Третья жена Булгакова Елена Сергеевна Булгакова:

«Я в молодости, познакомившись с Булгаковым, когда его страшно ругали за "Белую гвардию", "Турбиных", сказала ему: "Ну что вам стоит написать пьесу о Красной Армии". Он посмотрел на меня страшными глазами и сказал с обидой: "Как вы не понимаете, я очень хотел бы написать такую пьесу. Но я не могу писать о том, чего не знаю"».

* * *

«Булгаков не мог писать фотографии, точный образ того человека, с которым он был знаком. Но когда он глядел на людей, то он как-то сразу проникал в их сущность и сразу создавал все-таки что-то свое при этом. Дело в том, что у него была такая манера: он любил ходить в рестораны, потому что там было много людей для наблюдения. Он садился и говорил: «Вот посмотри на тот столик. Там сидят четыре человека. Хочешь, я тебе расскажу их отношения между собой, кто они по профессии, о чем они сейчас говорят и что их мучает?» Может быть, он все это импровизировал, выдумывал, но, когда я смотрела на людей, мне казалось, что только так и может быть, настолько убедительны были все его доводы, все доказательства того, что вот это люди именно такой профессии, таких отношений между собой и об этом они сейчас думают или говорят».

Виталий Яковлевич Виленкин, литературный секретарь дирекции МХАТа с 1934 года:

«Главное, что меня в нем поражало, это неугасимая внутренняя готовность к творчеству. Казалось, что если не сегодня, то завтра он непременно начнет писать, и было ясно, что в голове его зреет множество замыслов».

* * *

«Его творческая натура требовала все новых и новых проявлений. Иногда они бывали неожиданными. Елена Сергеевна показала мне как-то толстую клеенчатую тетрадь, в разных местах обрывочно заполненную его характерным крупным с резкими нажимами почерком. Это были наброски отдельных глав учебника по истории СССР, который он начал писать, прочтя в газете объявление о предстоящем конкурсе.

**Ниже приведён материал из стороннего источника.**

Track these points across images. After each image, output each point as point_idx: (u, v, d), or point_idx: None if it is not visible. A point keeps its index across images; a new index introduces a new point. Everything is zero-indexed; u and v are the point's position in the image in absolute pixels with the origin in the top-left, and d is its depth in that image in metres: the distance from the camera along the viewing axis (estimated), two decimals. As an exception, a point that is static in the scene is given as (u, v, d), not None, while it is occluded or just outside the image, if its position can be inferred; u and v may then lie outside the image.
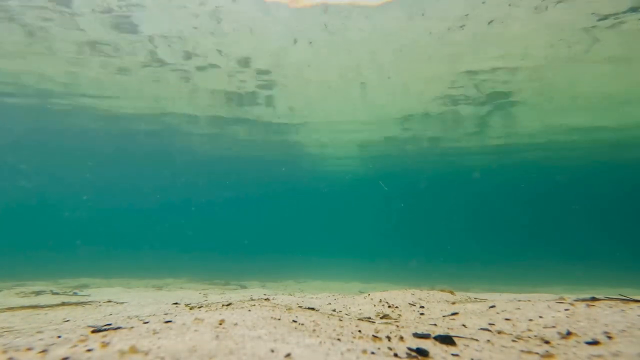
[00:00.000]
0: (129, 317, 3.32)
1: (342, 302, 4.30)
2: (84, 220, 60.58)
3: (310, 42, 9.41)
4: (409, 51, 9.96)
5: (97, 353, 1.65)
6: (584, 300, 3.24)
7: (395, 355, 1.88)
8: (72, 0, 8.05)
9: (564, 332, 2.35)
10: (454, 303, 3.86)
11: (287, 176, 35.07)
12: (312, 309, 3.69)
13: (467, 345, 2.12)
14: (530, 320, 2.67)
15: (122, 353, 1.65)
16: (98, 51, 10.44)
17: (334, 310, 3.86)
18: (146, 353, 1.64)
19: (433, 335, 2.32)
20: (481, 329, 2.56)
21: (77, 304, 4.84)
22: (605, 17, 8.21)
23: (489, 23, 8.38)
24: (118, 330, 2.13)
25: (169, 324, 2.26)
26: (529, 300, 3.45)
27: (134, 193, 47.28)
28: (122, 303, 4.98)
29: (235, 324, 2.30)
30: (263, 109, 15.22)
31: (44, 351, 1.73)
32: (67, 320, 3.51)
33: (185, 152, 24.17)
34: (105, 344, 1.75)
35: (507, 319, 2.77)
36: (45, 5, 8.17)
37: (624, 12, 7.98)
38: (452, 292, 4.58)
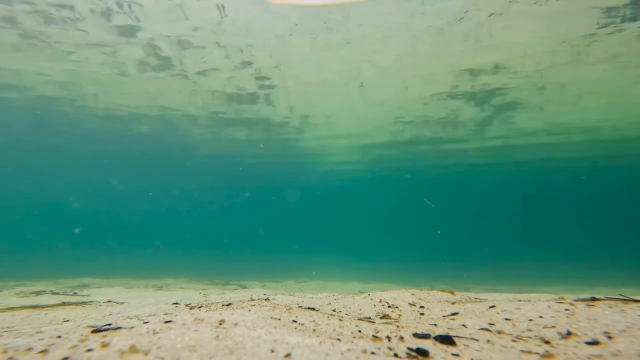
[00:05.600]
0: (129, 317, 3.31)
1: (342, 302, 4.30)
2: (84, 221, 60.59)
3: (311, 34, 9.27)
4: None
5: (97, 353, 1.65)
6: (584, 300, 3.24)
7: (395, 355, 1.88)
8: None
9: (564, 332, 2.35)
10: (454, 303, 3.86)
11: (288, 176, 35.08)
12: (312, 309, 3.69)
13: (467, 345, 2.12)
14: (530, 320, 2.67)
15: (122, 353, 1.65)
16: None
17: (334, 310, 3.86)
18: (146, 353, 1.64)
19: (433, 335, 2.32)
20: (481, 329, 2.56)
21: (77, 304, 4.84)
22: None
23: (490, 15, 8.26)
24: (118, 330, 2.13)
25: (169, 323, 2.26)
26: (529, 300, 3.44)
27: (134, 193, 47.27)
28: (122, 303, 4.98)
29: (235, 324, 2.30)
30: (263, 107, 15.17)
31: (44, 351, 1.73)
32: (67, 320, 3.51)
33: (185, 153, 24.17)
34: (105, 344, 1.75)
35: (507, 319, 2.77)
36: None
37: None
38: (452, 292, 4.58)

Я был поражен свежестью и живостью языка, изяществом стиля, словом, литературным совершенством этих еще черновых исторических фрагментов».

Сергей Александрович Ермолинский, драматург, друг Булгакова:

«Сочиняя либретто оперы "Минин и Пожарский", он усаживался за рояль и пел арии на какой-то невообразимый собственный мотив. "Луна, луна, за что меня сгубила? — пел он речитатив сына посадского Ильи Пахомова. — Уж я достиг стены, но выдал лунный свет, меня заметили, схватили... Ах, неудачник я!.." Он подгонял текст под ритмическую прозу и сам с собой играл в оперного певца, композитора, изображал оркестр и дирижера. А однажды днем я застал его в халате танцующим посреди комнаты. В доме никого не было, семья была на даче в Загорянке. Он сам открыл дверь и продолжал выделывать па, вскидывая босые ноги и теряя шлепанцы.

— Миша, что с тобой? — остолбенел я.

— Творю либретто для балета. Что-то андерсеновское — "Калоши счастья". Вдохновляюсь. Ничего, брат, не попишешь. Надо — буду балериной. Но... не более.

* * *

«Ему претили словесные штампы, ужасала казенная узость обобщений. Не менее этого его раздражало "новаторство" — намеренная невнятица, гримасы уродливого языка или нарочито грубый натурализм. Игра жаргонными словечками, якобы фиксирующими современный язык, а в особенности откровенная непристойность и словесный цинизм вызывали у него брезгливость».

Александр Михайлович Файко. Из речи на гражданской панихиде 11 марта 1940 г.:

«Он умел работать методично, последовательно и систематично. Этому можно было у него поучиться. Когда он обращался к прошлому — когда писал "Дон Кихота", "Мольера" и "Пушкина", — он изучал материал со скрупулезной точностью. Так, например, изучал он испанский язык, когда работал над "Дон Кихотом", так копался он в архивах, работая по "Пушкину" и "Мольеру". У него была страсть коллекционировать словари. Это был не прихотливый каприз, а он подходил к ним с взыскательной требовательностью ученого».